My daughter was in a mood. As soon as she walked in the door from school the evidence was unmistakable. She didn’t walk, she stomped. She didn’t talk, she growled. “Hey sweetie, how was your day?” I asked. She glared at the floor and mumbled imperceptibly. I knew she was angry. I also knew from past experience she wasn’t likely to admit it. Sometimes confronting anger, even with gentle intentions, is the fastest way to fan it into a flame. And yet, when she threw her backpack to the floor just to make a point and aimed her evil eye at her siblings, silently daring them to give her a reason to pounce, I knew it was time to step in.
It can be tricky business trying to soothe an angry child. We might walk on eggshells, become a cheerleader, or try to distract in order to keep wrath at bay. We might even lash out in anger ourselves, exasperated when our many efforts to improve their mood fail. But anger rarely responds well to logic or force. Consider trying one of the following responses next time anger rears its ugly head.
Take a Breather
When my daughter came home angry, fifteen minutes alone in her bedroom to think and read transformed her. When I poked my head in to see how she was, we shared some of the most intimate moments in recent memory. All she needed was a little space.

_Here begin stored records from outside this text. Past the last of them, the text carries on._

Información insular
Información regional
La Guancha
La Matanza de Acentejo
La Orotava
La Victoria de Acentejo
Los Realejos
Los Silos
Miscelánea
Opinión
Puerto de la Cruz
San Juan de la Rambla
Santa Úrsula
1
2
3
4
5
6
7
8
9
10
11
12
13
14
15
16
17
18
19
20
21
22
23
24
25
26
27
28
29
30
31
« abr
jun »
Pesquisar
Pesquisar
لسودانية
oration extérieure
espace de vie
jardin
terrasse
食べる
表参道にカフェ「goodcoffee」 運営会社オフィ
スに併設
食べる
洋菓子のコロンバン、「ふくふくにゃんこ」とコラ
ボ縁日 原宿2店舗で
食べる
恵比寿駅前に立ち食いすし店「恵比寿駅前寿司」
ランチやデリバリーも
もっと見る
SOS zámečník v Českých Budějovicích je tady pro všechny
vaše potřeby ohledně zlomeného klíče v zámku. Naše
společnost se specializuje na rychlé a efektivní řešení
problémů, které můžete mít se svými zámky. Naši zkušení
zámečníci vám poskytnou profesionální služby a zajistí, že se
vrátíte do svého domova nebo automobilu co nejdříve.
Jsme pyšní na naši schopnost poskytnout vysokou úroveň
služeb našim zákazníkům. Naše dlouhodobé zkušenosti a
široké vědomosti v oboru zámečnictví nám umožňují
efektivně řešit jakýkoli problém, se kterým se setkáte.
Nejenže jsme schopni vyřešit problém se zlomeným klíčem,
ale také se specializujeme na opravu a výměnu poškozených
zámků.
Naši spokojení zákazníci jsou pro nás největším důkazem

Separate Discipline from Punishment
To give my daughter the space she needed, I had her go to her room. The way I told her was critical. Had I sent her off with a hard look and a stern tone, she would have felt she were being punished. Punishing a child for their feelings is never productive. Instead, I got eye to eye with her, put my arm around her, and reminded her how good alone time can feel. “You are not in trouble. It just looks like you could use some time to yourself. I’ll come visit you in a few minutes. Now head upstairs.” I made it clear that going to her room was not optional but emphasized it was for her good. I disciplined her by teaching, but I did not punish, and she fully cooperated.

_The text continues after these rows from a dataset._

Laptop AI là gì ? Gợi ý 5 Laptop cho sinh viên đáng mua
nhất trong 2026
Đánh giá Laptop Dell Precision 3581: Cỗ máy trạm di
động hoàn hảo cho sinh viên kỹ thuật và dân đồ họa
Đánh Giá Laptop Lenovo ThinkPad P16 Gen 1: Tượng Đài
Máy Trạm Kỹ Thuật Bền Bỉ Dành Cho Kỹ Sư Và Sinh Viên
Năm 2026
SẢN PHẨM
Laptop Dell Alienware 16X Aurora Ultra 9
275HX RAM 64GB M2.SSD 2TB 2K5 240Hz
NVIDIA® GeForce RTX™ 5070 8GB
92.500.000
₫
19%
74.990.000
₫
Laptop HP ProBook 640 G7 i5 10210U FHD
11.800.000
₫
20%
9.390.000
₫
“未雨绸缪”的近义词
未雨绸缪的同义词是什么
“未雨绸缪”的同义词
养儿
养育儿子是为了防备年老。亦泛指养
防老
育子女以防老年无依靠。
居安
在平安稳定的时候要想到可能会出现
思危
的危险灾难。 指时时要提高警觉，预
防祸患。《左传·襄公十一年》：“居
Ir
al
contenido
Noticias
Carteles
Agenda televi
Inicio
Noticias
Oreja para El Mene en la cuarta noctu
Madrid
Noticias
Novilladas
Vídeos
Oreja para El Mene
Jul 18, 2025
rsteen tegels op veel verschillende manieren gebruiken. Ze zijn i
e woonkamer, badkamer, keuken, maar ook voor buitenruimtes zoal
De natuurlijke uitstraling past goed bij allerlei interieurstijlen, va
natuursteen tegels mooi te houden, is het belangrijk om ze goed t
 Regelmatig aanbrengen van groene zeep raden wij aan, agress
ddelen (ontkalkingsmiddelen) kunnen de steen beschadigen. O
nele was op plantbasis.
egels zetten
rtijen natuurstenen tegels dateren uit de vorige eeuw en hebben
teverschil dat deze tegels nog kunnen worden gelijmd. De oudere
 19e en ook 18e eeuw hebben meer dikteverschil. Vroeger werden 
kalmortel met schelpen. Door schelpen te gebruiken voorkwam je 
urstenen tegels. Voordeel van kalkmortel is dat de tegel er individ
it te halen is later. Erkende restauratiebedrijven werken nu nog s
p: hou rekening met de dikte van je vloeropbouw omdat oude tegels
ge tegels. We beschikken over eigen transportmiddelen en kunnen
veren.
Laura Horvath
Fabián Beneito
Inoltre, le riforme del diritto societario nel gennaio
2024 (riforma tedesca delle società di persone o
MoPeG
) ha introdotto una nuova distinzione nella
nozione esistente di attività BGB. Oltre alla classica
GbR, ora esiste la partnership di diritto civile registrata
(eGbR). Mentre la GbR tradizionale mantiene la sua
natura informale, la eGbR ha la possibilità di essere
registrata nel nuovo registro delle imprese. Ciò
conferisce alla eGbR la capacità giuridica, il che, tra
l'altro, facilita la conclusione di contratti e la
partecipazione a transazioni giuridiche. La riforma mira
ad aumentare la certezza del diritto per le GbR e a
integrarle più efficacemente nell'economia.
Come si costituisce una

Avoid Direct Confrontation
Our kids should not be required to tell us what’s bothering them. We may be interested or concerned; we may feel curious or eager to help. But we cannot coerce intimacy. Rather, foster a relationship that encourages open and free disclosure. Create a connection so genuine and loving they want to share with you. It’s okay to ask questions, but give them space if they resist. Sometimes we feel it’s our due to know all our children’s thoughts and feelings, but the deepest connections are built on voluntary participation. Give your kids room to share—or not—and honor their choice.

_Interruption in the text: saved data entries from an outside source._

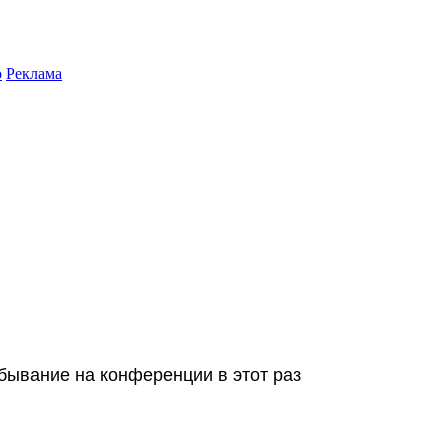
о
Реклама
я
бывание на конференции в этот раз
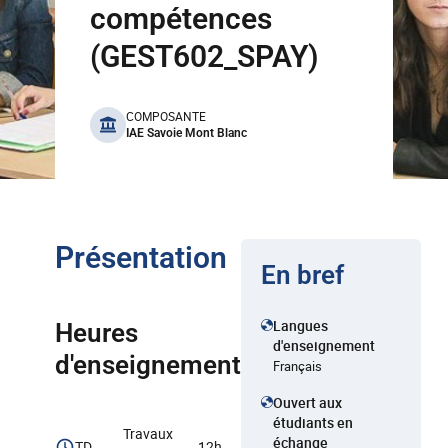
compétences
(GEST602_SPAY)
benefits
COMPOSANTE
IAE Savoie Mont Blanc
Présentation
En bref
Langues
Heures
d'enseignement
d'enseignement
Français
Ouvert aux
étudiants en
Travaux
échange
TD
12h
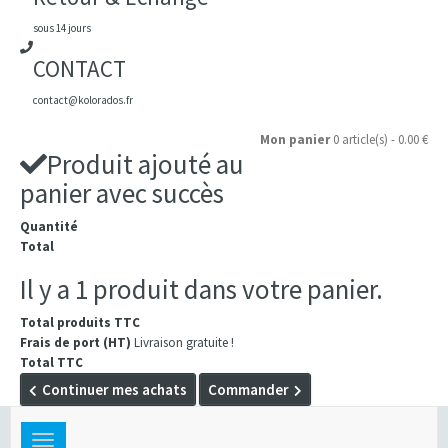
sous 14 jours
CONTACT
contact@kolorados.fr
Mon panier
0 article(s) - 0.00 €
Produit ajouté au
panier avec succès
Quantité
Total
Il y a 1 produit dans votre panier.
Total produits TTC
Frais de port (HT)
Livraison gratuite !
Total TTC
Continuer mes achats
Commander
Toggle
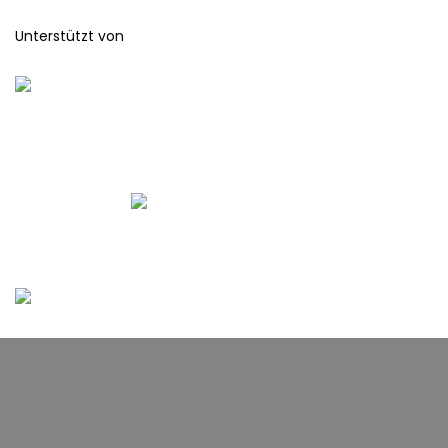
Unterstützt von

Remember It’s Not All About You
It’s hard for a mom to see her child angry and not take it personally. Sometimes our lives revolve so much around our kids we forget their lives do not revolve around us. The reality is their inner lives are as complex and rich as ours, and feelings of anger could come from any number of sources. Unless your child makes it clear their anger is aimed at you, your best bet is to assume it’s not.